__THE PROBLEM__.
Lay out the lines of all the items as a JSON list of strings, one string per line, leaving out any blank lines.

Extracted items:
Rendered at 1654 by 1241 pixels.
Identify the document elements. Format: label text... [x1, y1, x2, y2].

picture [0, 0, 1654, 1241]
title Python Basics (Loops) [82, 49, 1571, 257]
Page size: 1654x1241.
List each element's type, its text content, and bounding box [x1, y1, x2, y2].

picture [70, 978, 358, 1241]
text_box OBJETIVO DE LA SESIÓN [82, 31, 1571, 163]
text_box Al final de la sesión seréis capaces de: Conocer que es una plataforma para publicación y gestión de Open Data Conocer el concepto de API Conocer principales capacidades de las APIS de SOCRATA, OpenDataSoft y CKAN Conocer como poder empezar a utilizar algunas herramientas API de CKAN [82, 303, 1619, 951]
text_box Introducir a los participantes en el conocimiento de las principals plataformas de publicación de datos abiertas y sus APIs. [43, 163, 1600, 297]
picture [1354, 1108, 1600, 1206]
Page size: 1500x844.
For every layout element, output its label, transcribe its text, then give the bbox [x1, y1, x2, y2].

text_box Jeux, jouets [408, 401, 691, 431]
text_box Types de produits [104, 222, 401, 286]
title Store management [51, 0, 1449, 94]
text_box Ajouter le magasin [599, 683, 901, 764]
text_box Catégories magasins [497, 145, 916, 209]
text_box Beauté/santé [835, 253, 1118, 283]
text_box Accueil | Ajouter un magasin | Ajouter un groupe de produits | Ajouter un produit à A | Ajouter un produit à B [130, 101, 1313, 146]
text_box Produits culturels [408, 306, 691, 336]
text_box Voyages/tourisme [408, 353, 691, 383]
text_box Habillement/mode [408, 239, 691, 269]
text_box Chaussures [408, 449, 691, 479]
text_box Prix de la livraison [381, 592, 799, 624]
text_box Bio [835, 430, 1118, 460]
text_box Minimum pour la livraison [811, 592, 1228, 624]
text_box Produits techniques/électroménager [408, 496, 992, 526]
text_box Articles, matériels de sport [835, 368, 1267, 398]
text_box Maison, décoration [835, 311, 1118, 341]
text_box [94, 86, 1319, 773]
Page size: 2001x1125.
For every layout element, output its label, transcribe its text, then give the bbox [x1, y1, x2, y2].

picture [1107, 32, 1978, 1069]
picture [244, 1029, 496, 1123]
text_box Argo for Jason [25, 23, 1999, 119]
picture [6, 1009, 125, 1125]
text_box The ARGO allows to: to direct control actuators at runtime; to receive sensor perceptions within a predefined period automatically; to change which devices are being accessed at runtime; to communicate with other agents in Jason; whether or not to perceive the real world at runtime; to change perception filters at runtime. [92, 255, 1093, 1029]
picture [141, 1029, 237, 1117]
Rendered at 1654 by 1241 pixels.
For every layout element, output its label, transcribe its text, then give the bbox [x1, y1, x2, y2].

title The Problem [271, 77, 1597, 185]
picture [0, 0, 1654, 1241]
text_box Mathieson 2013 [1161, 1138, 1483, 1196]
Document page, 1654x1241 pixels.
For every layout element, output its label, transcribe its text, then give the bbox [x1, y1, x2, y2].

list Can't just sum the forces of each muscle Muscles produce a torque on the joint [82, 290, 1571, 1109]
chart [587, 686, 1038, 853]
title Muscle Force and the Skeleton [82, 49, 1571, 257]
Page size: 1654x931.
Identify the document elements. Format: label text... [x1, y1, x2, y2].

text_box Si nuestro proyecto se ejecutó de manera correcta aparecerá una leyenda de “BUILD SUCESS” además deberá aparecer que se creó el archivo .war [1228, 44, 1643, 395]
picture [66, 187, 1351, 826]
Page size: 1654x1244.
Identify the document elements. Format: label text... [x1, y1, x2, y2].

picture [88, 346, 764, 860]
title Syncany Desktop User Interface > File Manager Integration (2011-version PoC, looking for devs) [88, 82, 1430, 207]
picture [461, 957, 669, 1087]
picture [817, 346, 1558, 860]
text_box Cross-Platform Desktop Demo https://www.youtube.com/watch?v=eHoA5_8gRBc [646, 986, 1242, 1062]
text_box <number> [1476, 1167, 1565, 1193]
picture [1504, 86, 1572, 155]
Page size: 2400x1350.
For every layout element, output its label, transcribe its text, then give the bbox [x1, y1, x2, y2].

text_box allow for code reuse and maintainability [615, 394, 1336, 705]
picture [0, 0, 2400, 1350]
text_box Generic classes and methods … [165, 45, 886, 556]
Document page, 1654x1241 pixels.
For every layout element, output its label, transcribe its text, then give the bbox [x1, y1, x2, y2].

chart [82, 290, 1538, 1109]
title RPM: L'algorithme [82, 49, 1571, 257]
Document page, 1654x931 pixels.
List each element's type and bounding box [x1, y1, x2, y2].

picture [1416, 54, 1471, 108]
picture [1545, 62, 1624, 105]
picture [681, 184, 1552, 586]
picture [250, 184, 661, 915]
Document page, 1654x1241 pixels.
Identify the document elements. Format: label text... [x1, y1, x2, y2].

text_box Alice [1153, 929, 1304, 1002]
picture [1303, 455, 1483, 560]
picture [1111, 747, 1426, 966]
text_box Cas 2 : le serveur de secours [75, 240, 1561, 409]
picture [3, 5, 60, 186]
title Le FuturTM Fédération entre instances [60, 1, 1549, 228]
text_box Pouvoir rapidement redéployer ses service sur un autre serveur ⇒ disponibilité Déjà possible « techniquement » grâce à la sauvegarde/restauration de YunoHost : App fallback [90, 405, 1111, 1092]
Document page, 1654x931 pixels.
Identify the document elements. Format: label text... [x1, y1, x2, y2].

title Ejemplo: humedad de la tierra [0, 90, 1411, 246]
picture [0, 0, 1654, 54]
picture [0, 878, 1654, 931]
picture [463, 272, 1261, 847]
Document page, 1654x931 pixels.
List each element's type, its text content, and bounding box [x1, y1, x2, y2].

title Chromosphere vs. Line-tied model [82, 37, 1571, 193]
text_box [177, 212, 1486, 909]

__RIGHT ANSWER__.
[
  "Rendered at 1654 by 1241 pixels.",
  "Identify the document elements. Format: label text... [x1, y1, x2, y2].",
  "picture [0, 0, 1654, 1241]",
  "title Python Basics (Loops) [82, 49, 1571, 257]",
  "Page size: 1654x1241.",
  "List each element's type, its text content, and bounding box [x1, y1, x2, y2].",
  "picture [70, 978, 358, 1241]",
  "text_box OBJETIVO DE LA SESIÓN [82, 31, 1571, 163]",
  "text_box Al final de la sesión seréis capaces de: Conocer que es una plataforma para publicación y gestión de Open Data Conocer el concepto de API Conocer principales capacidades de las APIS de SOCRATA, OpenDataSoft y CKAN Conocer como poder empezar a utilizar algunas herramientas API de CKAN [82, 303, 1619, 951]",
  "text_box Introducir a los participantes en el conocimiento de las principals plataformas de publicación de datos abiertas y sus APIs. [43, 163, 1600, 297]",
  "picture [1354, 1108, 1600, 1206]",
  "Page size: 1500x844.",
  "For every layout element, output its label, transcribe its text, then give the bbox [x1, y1, x2, y2].",
  "text_box Jeux, jouets [408, 401, 691, 431]",
  "text_box Types de produits [104, 222, 401, 286]",
  "title Store management [51, 0, 1449, 94]",
  "text_box Ajouter le magasin [599, 683, 901, 764]",
  "text_box Catégories magasins [497, 145, 916, 209]",
  "text_box Beauté/santé [835, 253, 1118, 283]",
  "text_box Accueil | Ajouter un magasin | Ajouter un groupe de produits | Ajouter un produit à A | Ajouter un produit à B [130, 101, 1313, 146]",
  "text_box Produits culturels [408, 306, 691, 336]",
  "text_box Voyages/tourisme [408, 353, 691, 383]",
  "text_box Habillement/mode [408, 239, 691, 269]",
  "text_box Chaussures [408, 449, 691, 479]",
  "text_box Prix de la livraison [381, 592, 799, 624]",
  "text_box Bio [835, 430, 1118, 460]",
  "text_box Minimum pour la livraison [811, 592, 1228, 624]",
  "text_box Produits techniques/électroménager [408, 496, 992, 526]",
  "text_box Articles, matériels de sport [835, 368, 1267, 398]",
  "text_box Maison, décoration [835, 311, 1118, 341]",
  "text_box [94, 86, 1319, 773]",
  "Page size: 2001x1125.",
  "For every layout element, output its label, transcribe its text, then give the bbox [x1, y1, x2, y2].",
  "picture [1107, 32, 1978, 1069]",
  "picture [244, 1029, 496, 1123]",
  "text_box Argo for Jason [25, 23, 1999, 119]",
  "picture [6, 1009, 125, 1125]",
  "text_box The ARGO allows to: to direct control actuators at runtime; to receive sensor perceptions within a predefined period automatically; to change which devices are being accessed at runtime; to communicate with other agents in Jason; whether or not to perceive the real world at runtime; to change perception filters at runtime. [92, 255, 1093, 1029]",
  "picture [141, 1029, 237, 1117]",
  "Rendered at 1654 by 1241 pixels.",
  "For every layout element, output its label, transcribe its text, then give the bbox [x1, y1, x2, y2].",
  "title The Problem [271, 77, 1597, 185]",
  "picture [0, 0, 1654, 1241]",
  "text_box Mathieson 2013 [1161, 1138, 1483, 1196]",
  "Document page, 1654x1241 pixels.",
  "For every layout element, output its label, transcribe its text, then give the bbox [x1, y1, x2, y2].",
  "list Can't just sum the forces of each muscle Muscles produce a torque on the joint [82, 290, 1571, 1109]",
  "chart [587, 686, 1038, 853]",
  "title Muscle Force and the Skeleton [82, 49, 1571, 257]",
  "Page size: 1654x931.",
  "Identify the document elements. Format: label text... [x1, y1, x2, y2].",
  "text_box Si nuestro proyecto se ejecutó de manera correcta aparecerá una leyenda de “BUILD SUCESS” además deberá aparecer que se creó el archivo .war [1228, 44, 1643, 395]",
  "picture [66, 187, 1351, 826]",
  "Page size: 1654x1244.",
  "Identify the document elements. Format: label text... [x1, y1, x2, y2].",
  "picture [88, 346, 764, 860]",
  "title Syncany Desktop User Interface > File Manager Integration (2011-version PoC, looking for devs) [88, 82, 1430, 207]",
  "picture [461, 957, 669, 1087]",
  "picture [817, 346, 1558, 860]",
  "text_box Cross-Platform Desktop Demo https://www.youtube.com/watch?v=eHoA5_8gRBc [646, 986, 1242, 1062]",
  "text_box <number> [1476, 1167, 1565, 1193]",
  "picture [1504, 86, 1572, 155]",
  "Page size: 2400x1350.",
  "For every layout element, output its label, transcribe its text, then give the bbox [x1, y1, x2, y2].",
  "text_box allow for code reuse and maintainability [615, 394, 1336, 705]",
  "picture [0, 0, 2400, 1350]",
  "text_box Generic classes and methods … [165, 45, 886, 556]",
  "Document page, 1654x1241 pixels.",
  "For every layout element, output its label, transcribe its text, then give the bbox [x1, y1, x2, y2].",
  "chart [82, 290, 1538, 1109]",
  "title RPM: L'algorithme [82, 49, 1571, 257]",
  "Document page, 1654x931 pixels.",
  "List each element's type and bounding box [x1, y1, x2, y2].",
  "picture [1416, 54, 1471, 108]",
  "picture [1545, 62, 1624, 105]",
  "picture [681, 184, 1552, 586]",
  "picture [250, 184, 661, 915]",
  "Document page, 1654x1241 pixels.",
  "Identify the document elements. Format: label text... [x1, y1, x2, y2].",
  "text_box Alice [1153, 929, 1304, 1002]",
  "picture [1303, 455, 1483, 560]",
  "picture [1111, 747, 1426, 966]",
  "text_box Cas 2 : le serveur de secours [75, 240, 1561, 409]",
  "picture [3, 5, 60, 186]",
  "title Le FuturTM Fédération entre instances [60, 1, 1549, 228]",
  "text_box Pouvoir rapidement redéployer ses service sur un autre serveur ⇒ disponibilité Déjà possible « techniquement » grâce à la sauvegarde/restauration de YunoHost : App fallback [90, 405, 1111, 1092]",
  "Document page, 1654x931 pixels.",
  "Identify the document elements. Format: label text... [x1, y1, x2, y2].",
  "title Ejemplo: humedad de la tierra [0, 90, 1411, 246]",
  "picture [0, 0, 1654, 54]",
  "picture [0, 878, 1654, 931]",
  "picture [463, 272, 1261, 847]",
  "Document page, 1654x931 pixels.",
  "List each element's type, its text content, and bounding box [x1, y1, x2, y2].",
  "title Chromosphere vs. Line-tied model [82, 37, 1571, 193]",
  "text_box [177, 212, 1486, 909]"
]